Activity: Reproduce every line of the data, exactly and without its pictures.
*** Opening of Source data ***
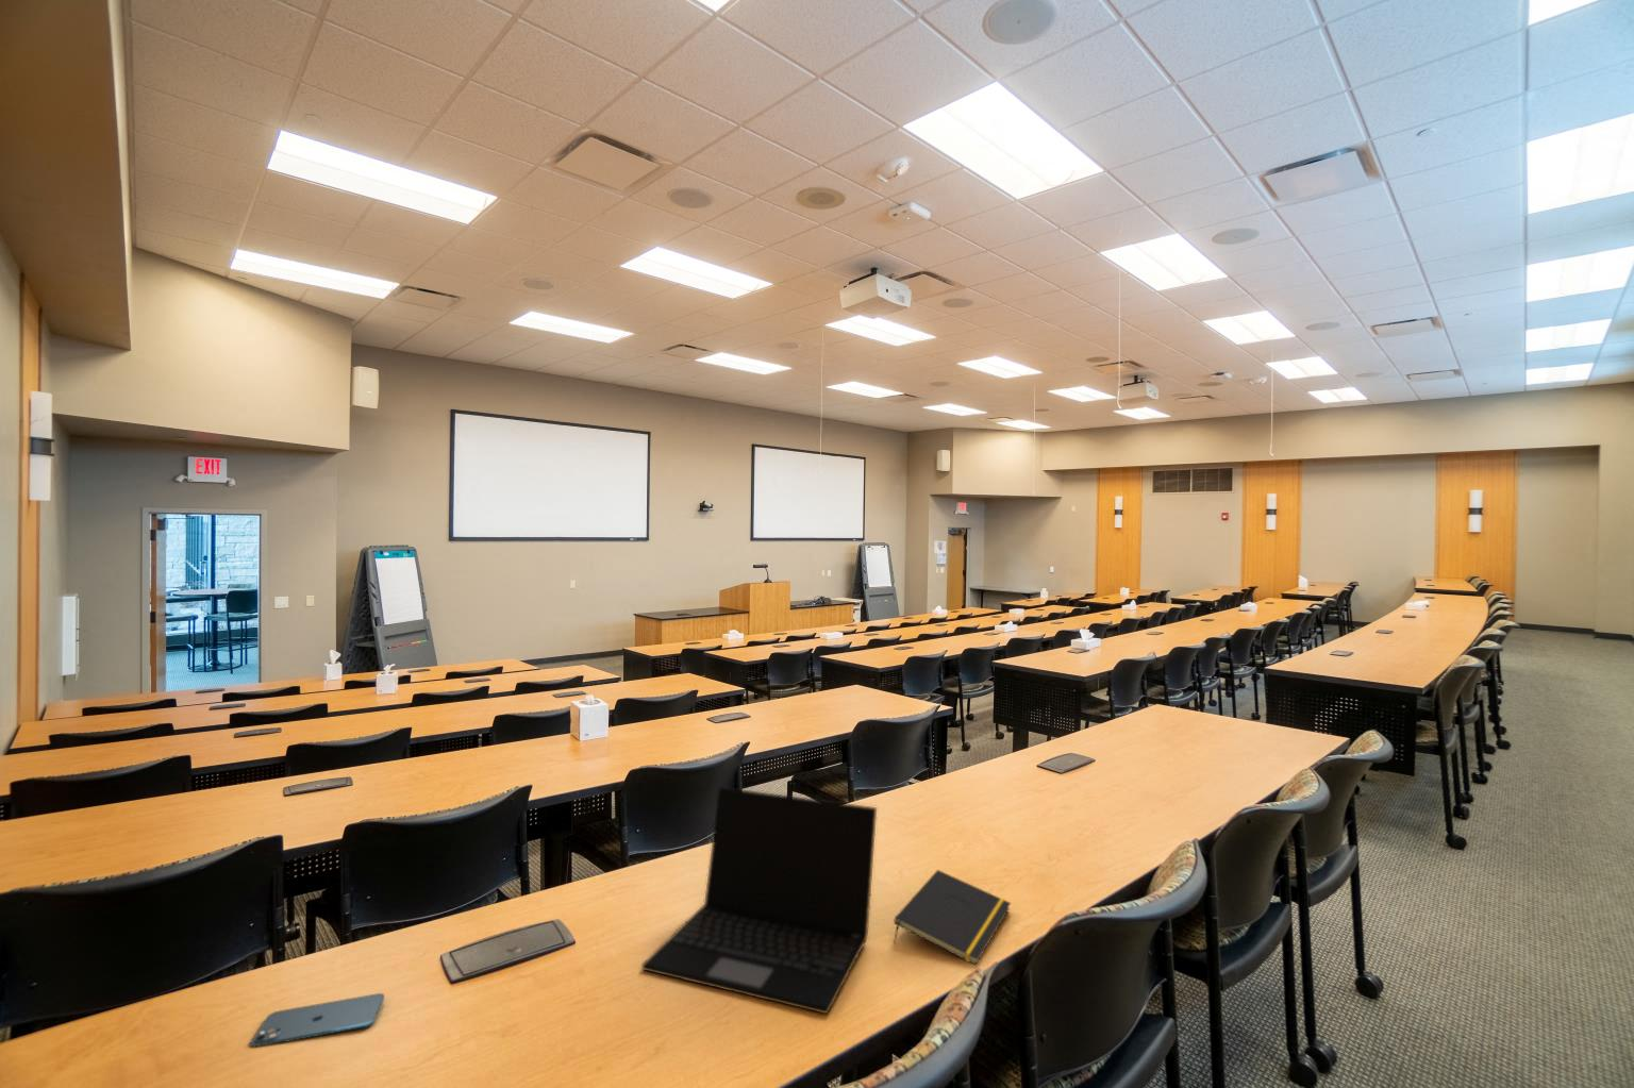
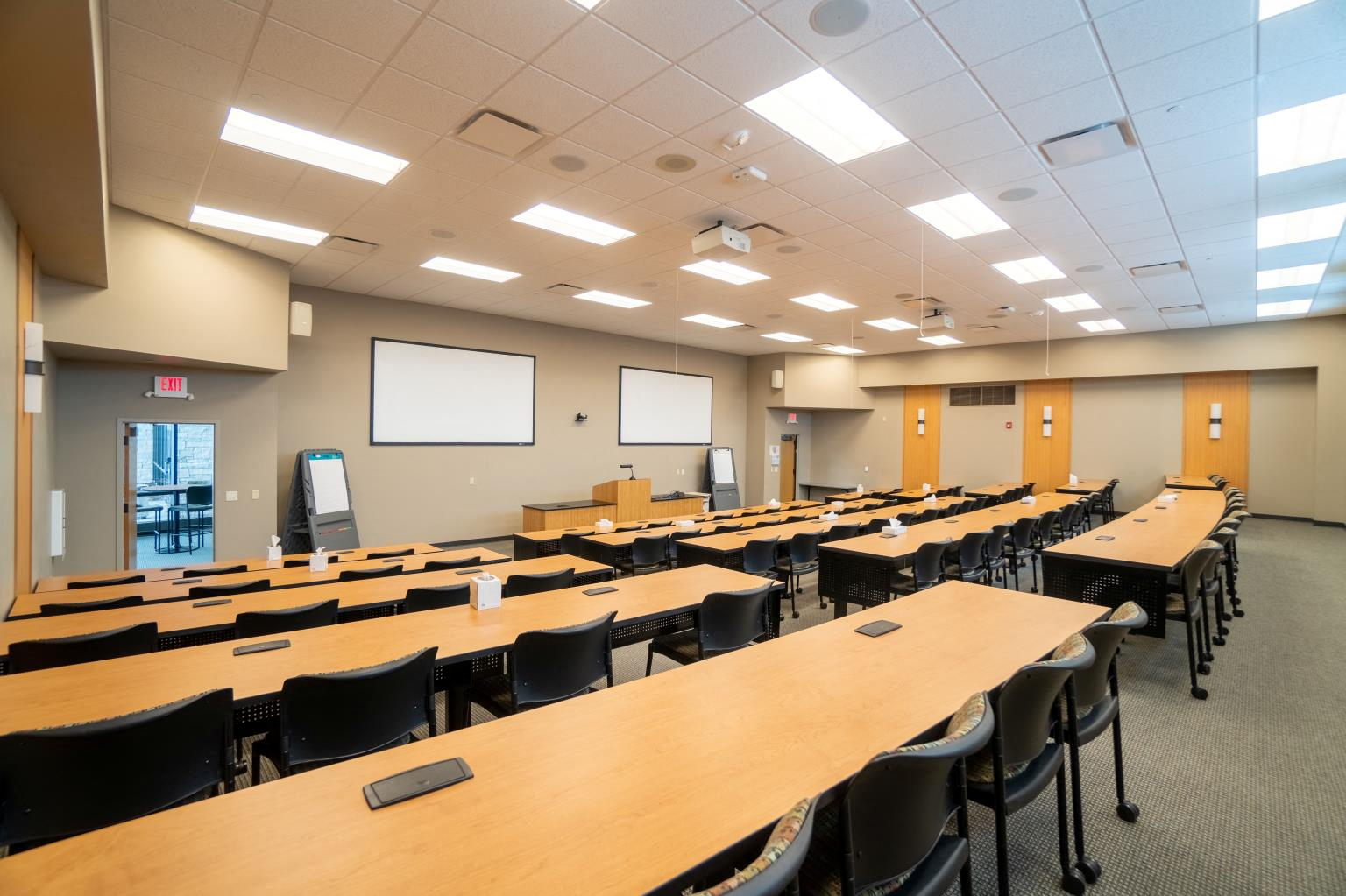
- smartphone [250,992,385,1048]
- laptop [641,786,878,1015]
- notepad [892,869,1011,965]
*** Close of Source data ***
The answer:
- smartphone [250,992,385,1048]
- laptop [641,786,878,1015]
- notepad [892,869,1011,965]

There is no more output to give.